You can run the Custom Science R image with

docker run --volume=/user/johndoe/data/:/data --memory=4000m --net=bridge -e KBC_RUNID=123456789 -e KBC_PROJECTID=123 -e KBC_DATADIR=/data/ -e KBC_CONFIGID=test-78 -i -t --entrypoint=/bin/bash/ quay.io/keboola/docker-custom-r:latest

then

cd /data/

and then execute,

git clone -b your_version --depth 1 your_repository /home/

for example,

git clone -b 0.0.2 --depth 1 https://github.com/keboola/docs-custom-science-example-r-parameters /home/

and then run the application with:

Rscript /home/main.R

You can also use docker-compose as described in Integration using Docker Compose.

Custom Science Python

You can run the Custom Science Python image with

docker run --volume=/user/johndoe/data/:/data --memory=4000m --net=bridge -e KBC_RUNID=123456789 -e KBC_PROJECTID=123 -e KBC_DATADIR=/data/ -e KBC_CONFIGID=test-123 -i -t --entrypoint=/bin/bash/ quay.io/keboola/docker-custom-python:latest

then

cd /data/

(Note: for running Python 2.x applications, use the quay.io/keboola/docker-custom-python2 image)

Then execute

git clone -b your_version --depth 1 your_repository /home/

for example,

git clone -b 1.0.1 --depth 1 https://github.com/keboola/docs-custom-science-example-python-parameters.git /home/

and then run the application with:

python /home/main.py

Running Transformations

Both R and Python Transformations are implemented as Docker components.

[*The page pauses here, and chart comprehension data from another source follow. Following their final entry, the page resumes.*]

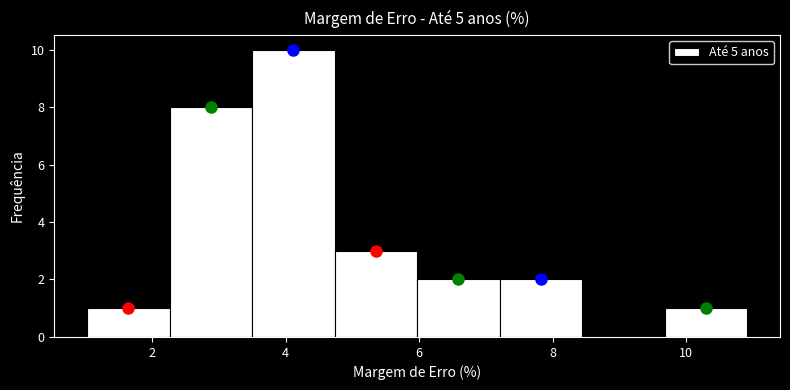

Over which range of the x-axis is the bar tallest?

3.4 to 4.8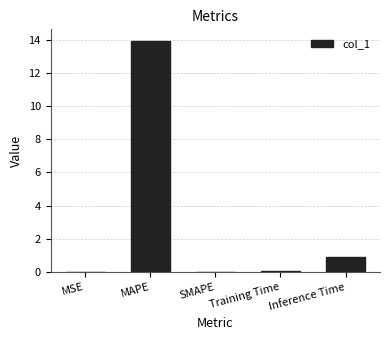

The chart shows a value of -9.5 at SMAPE. True or false?

False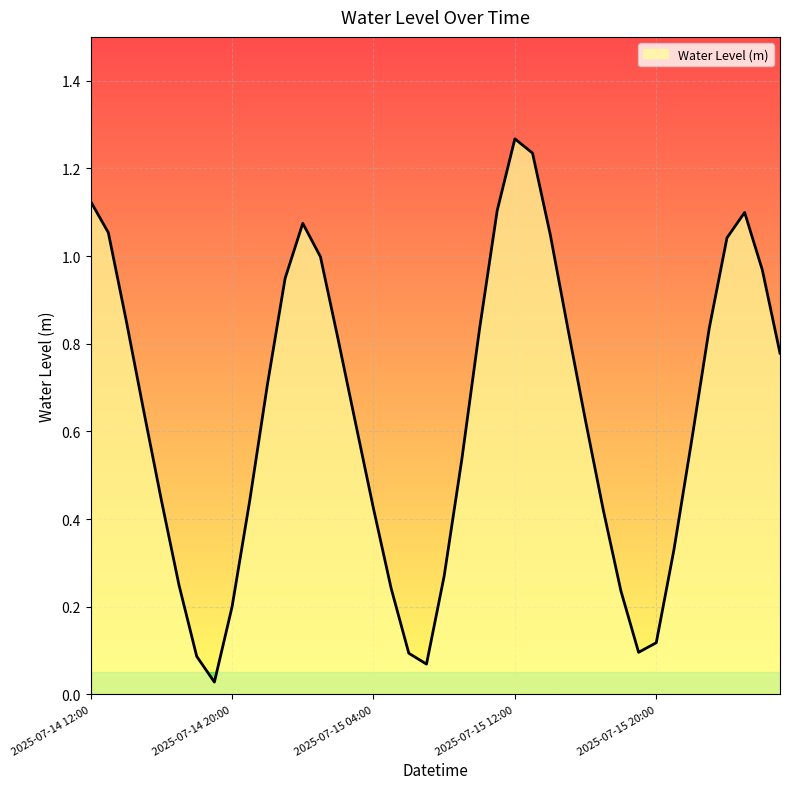

At which category does the chart reach its minimum across all series?

2025-07-14 19:00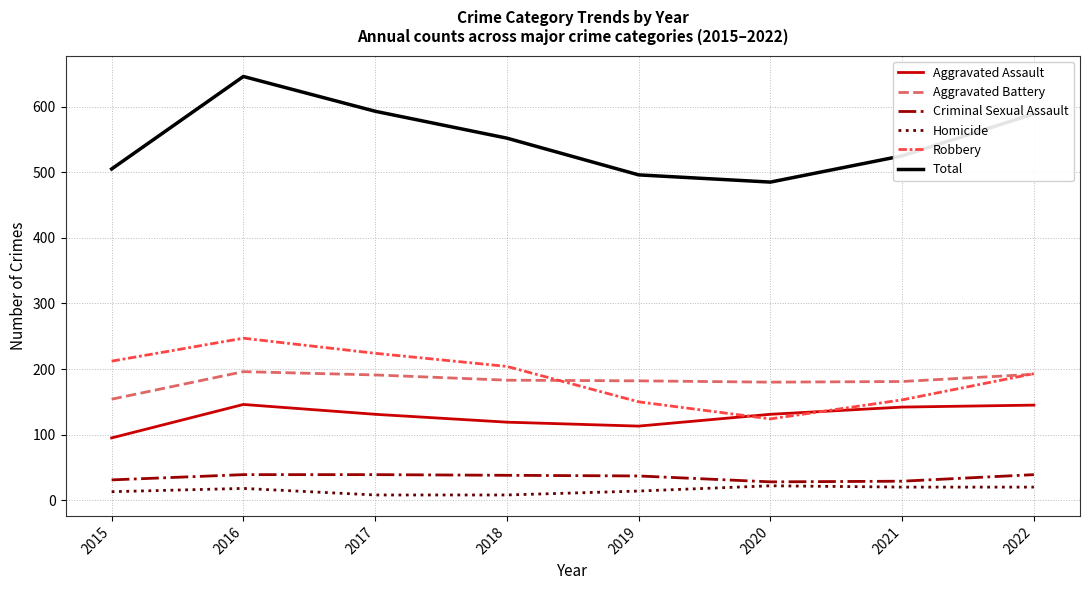

The Total series shows 770 at 2019. True or false?

False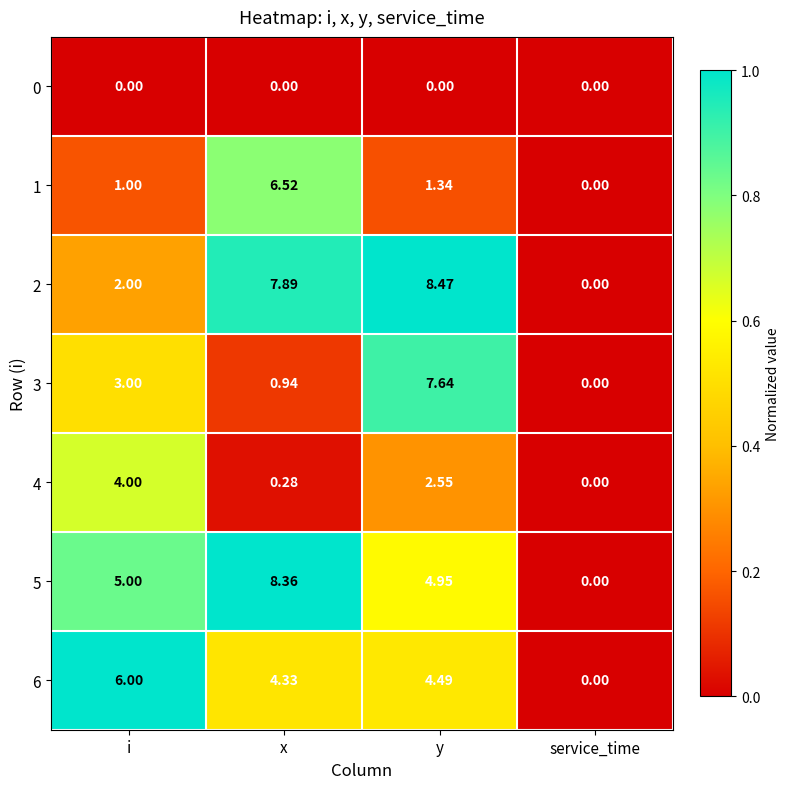

Between i and y, which series saw the biggest shift?

2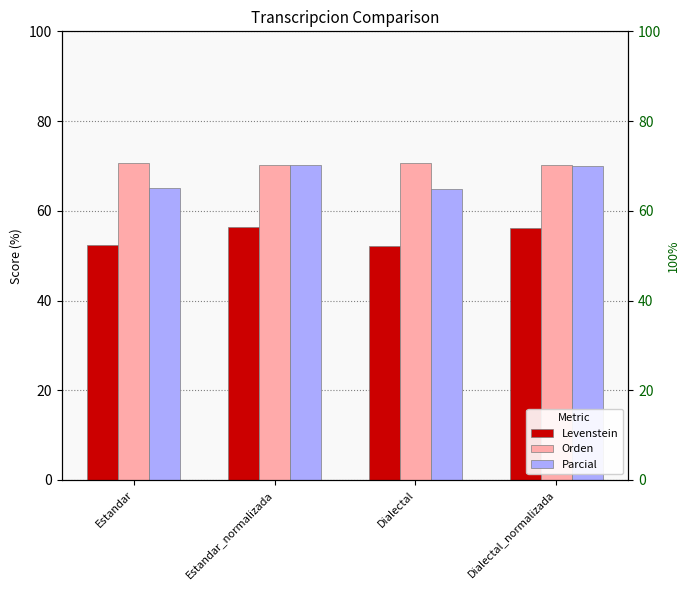

What is the value of the Parcial bar at the 2nd from the left?

70.2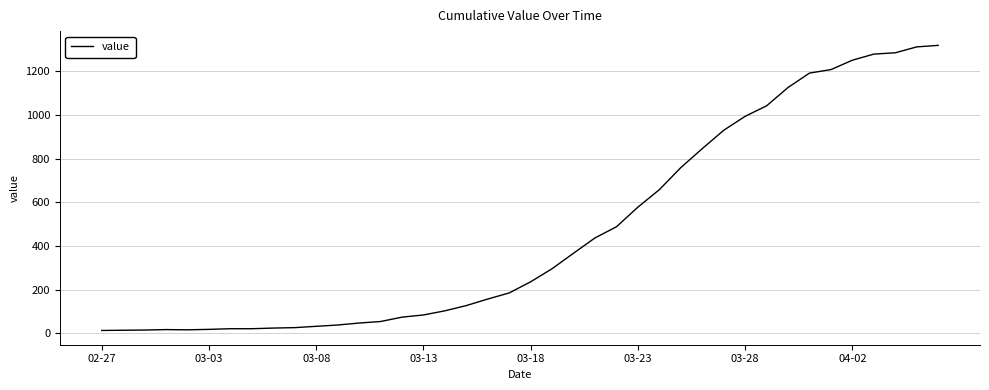

What is the difference between the maximum and minimum values?

1306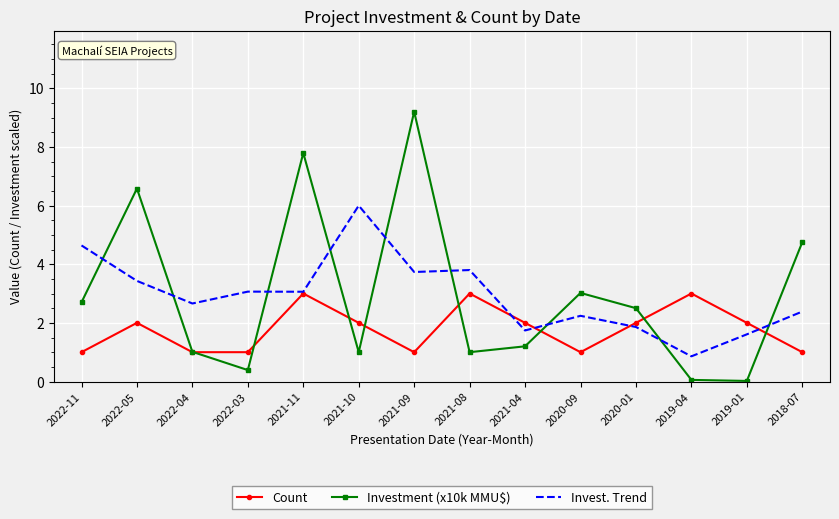

Is the value of Investment (x10k MMU$) at 2022-04 greater than the value of Invest. Trend at 2020-01?

No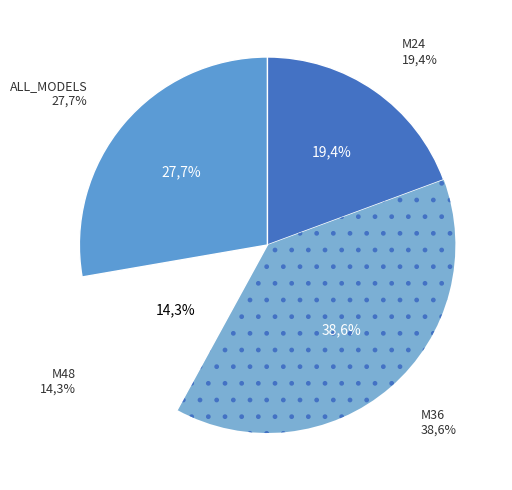

The M36 slice represents 39% of the pie. True or false?

True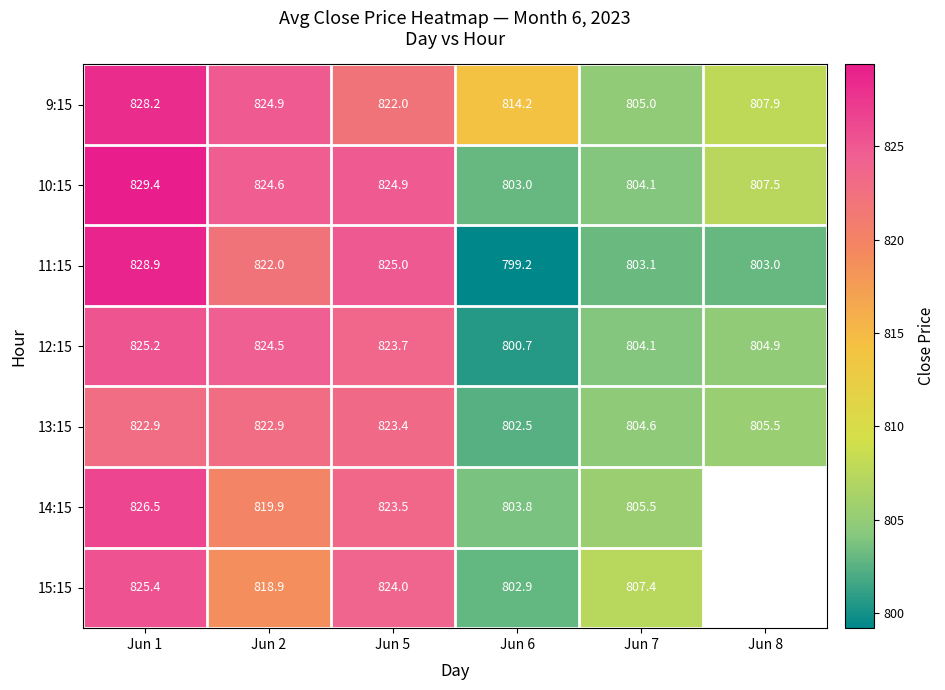

What is the total value across all series at Jun 6?

5626.3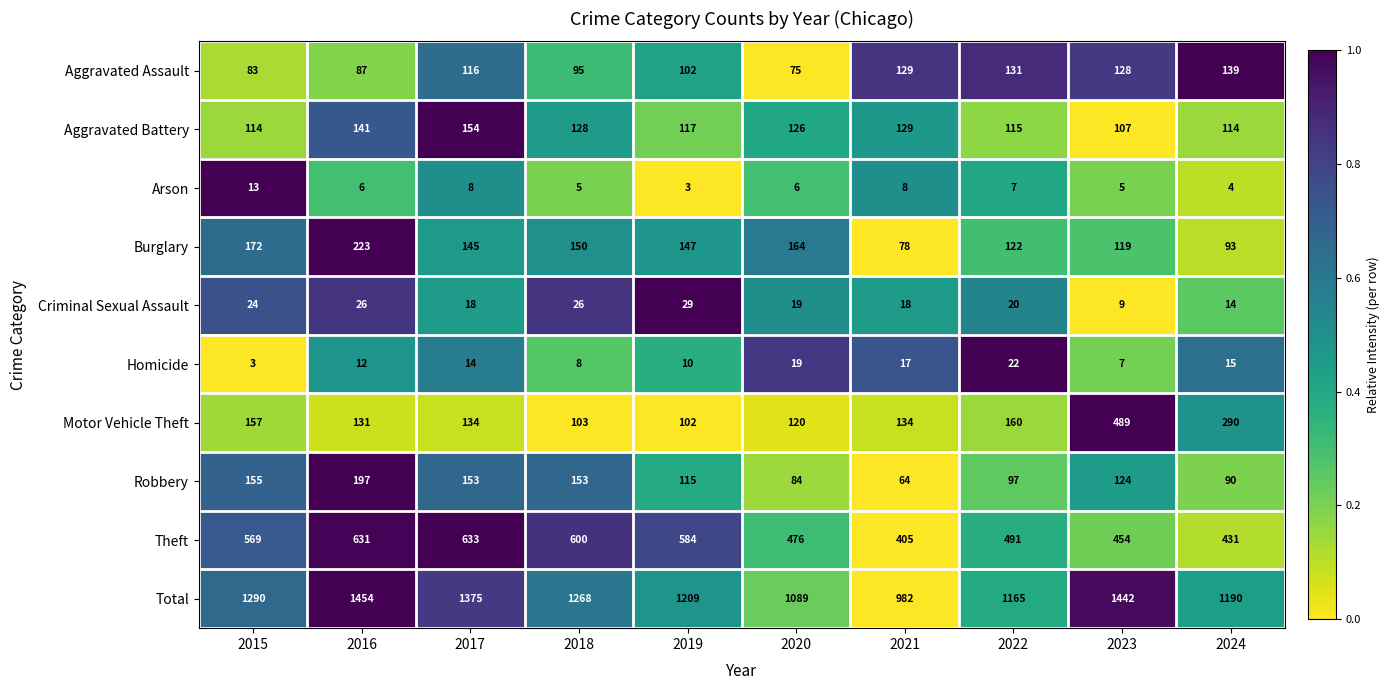

What is the difference between the second highest and minimum values in the Homicide series?

16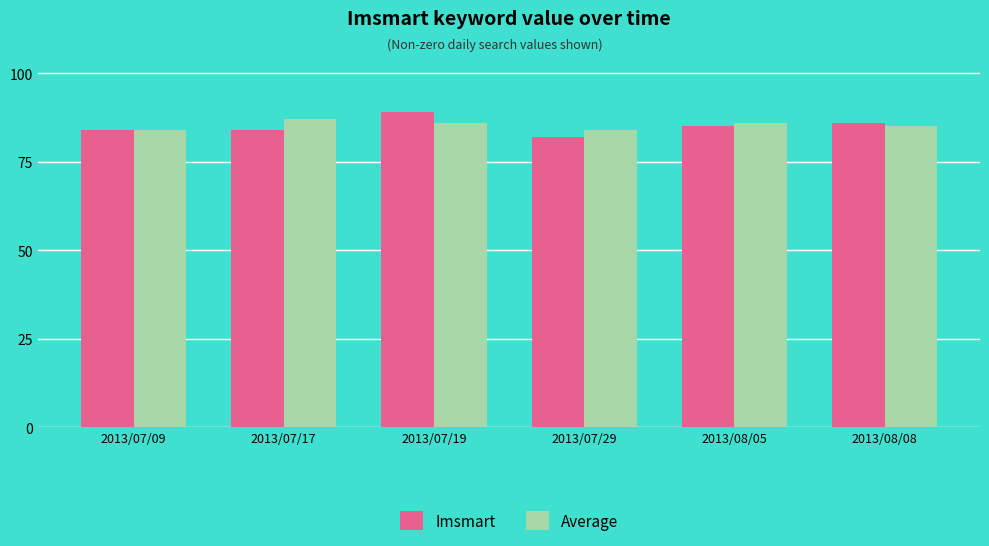

Is it true that Average equals 30 at 2013/07/19?

False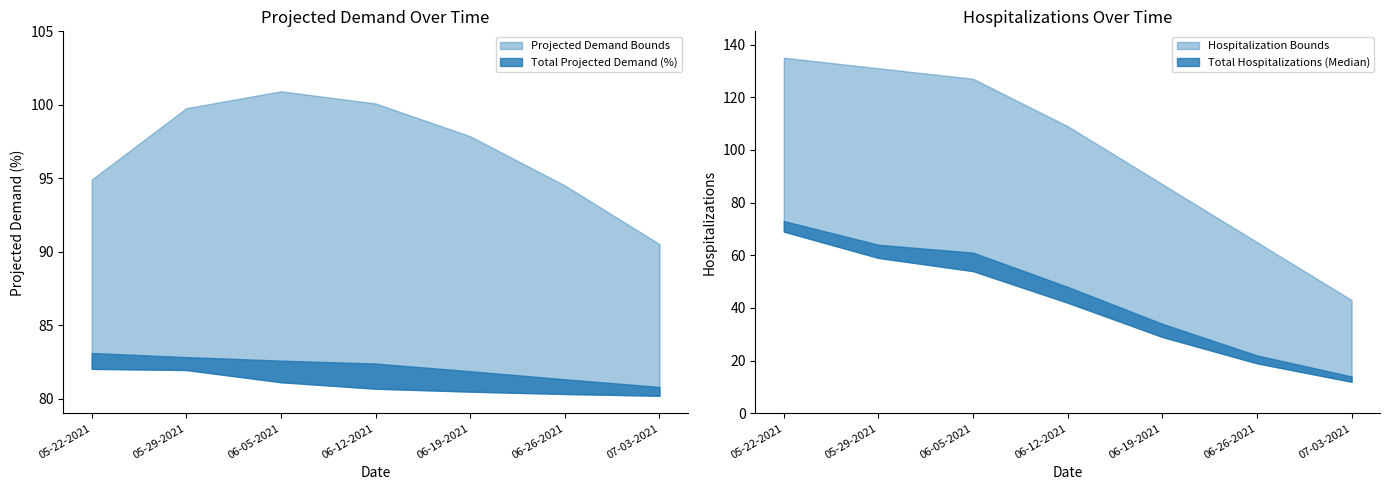

True or false: Upper Projected Demand Bound and Lower Hospitalization Bound cross at least once.

False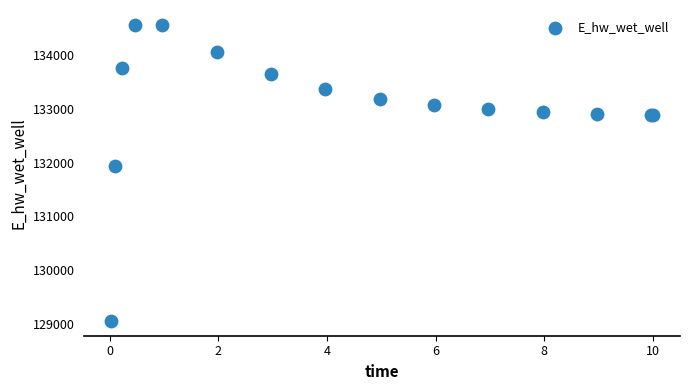

What Y value in the scatter plot is closest to 131809?

131929.0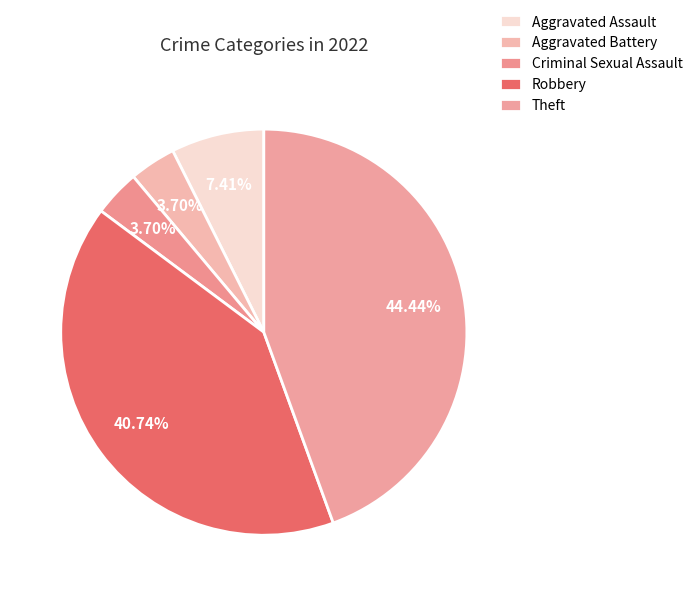

To the nearest percent, what is the difference between the largest and smallest slice percentages?

41%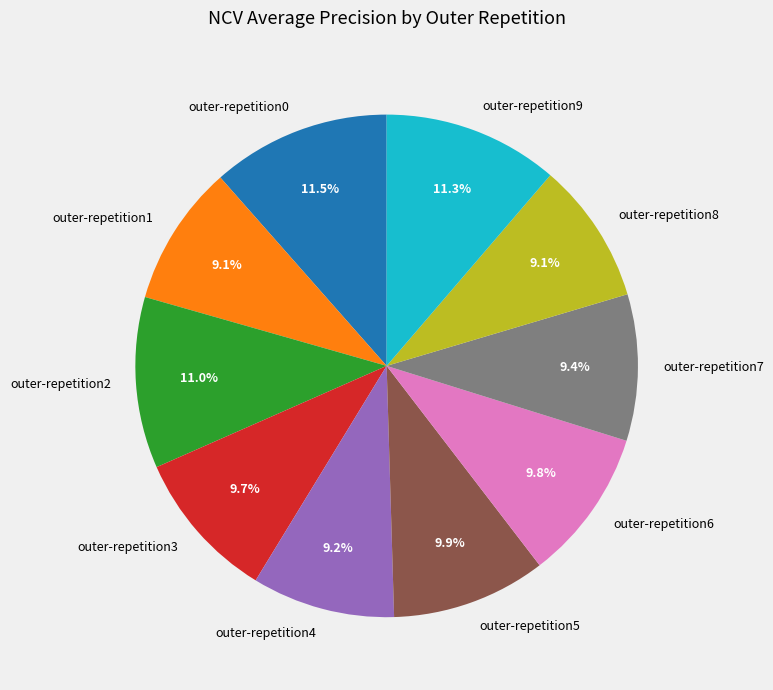

What percentage is the outer-repetition3 slice, to the nearest percent?

10%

They can be run locally as well. Use the Input data call. In the API call, specify full configuration (using configData node). See Example for both R and Python transformation.

To run R Transformations, use:

docker run --volume=/user/johndoe/data/:/data --memory=4000m --net=bridge -e KBC_RUNID=123456789 -e KBC_PROJECTID=123 -e KBC_DATADIR=/data/ -e KBC_CONFIGID=test-123 [quay.io/keboola/r-transformation](https://quay.io/repository/keboola/r-transformation):latest

To run [Python transformations]((https://quay.io/repository/keboola/python-transformation), use:

docker run --volume=/user/johndoe/data/:/data --memory=4000m --net=bridge -e KBC_RUNID=123456789 -e KBC_PROJECTID=123 -e KBC_DATADIR=/data/ -e KBC_CONFIGID=test-123 quay.io/keboola/python-transformation:latest

The transformation will run automatically and produce results. If you want to get into the container interactively, use the --entrypoint parameter.

Debugging

For debugging purposes, it is possible to obtain the sandbox. There are three API calls available for that purpose:

The Sandbox API call is useful for obtaining a sample environment configuration when starting with development of a new Docker Extension or Custom Science extension.

The Input API call is useful for obtaining an environment configuration for a registered Docker extension (without encryption) or Transformations.

The Dry run API call is the last step. It will do everything except the output mapping and is therefore useful for debugging an existing application in production without modifying files and tables in a KBC project.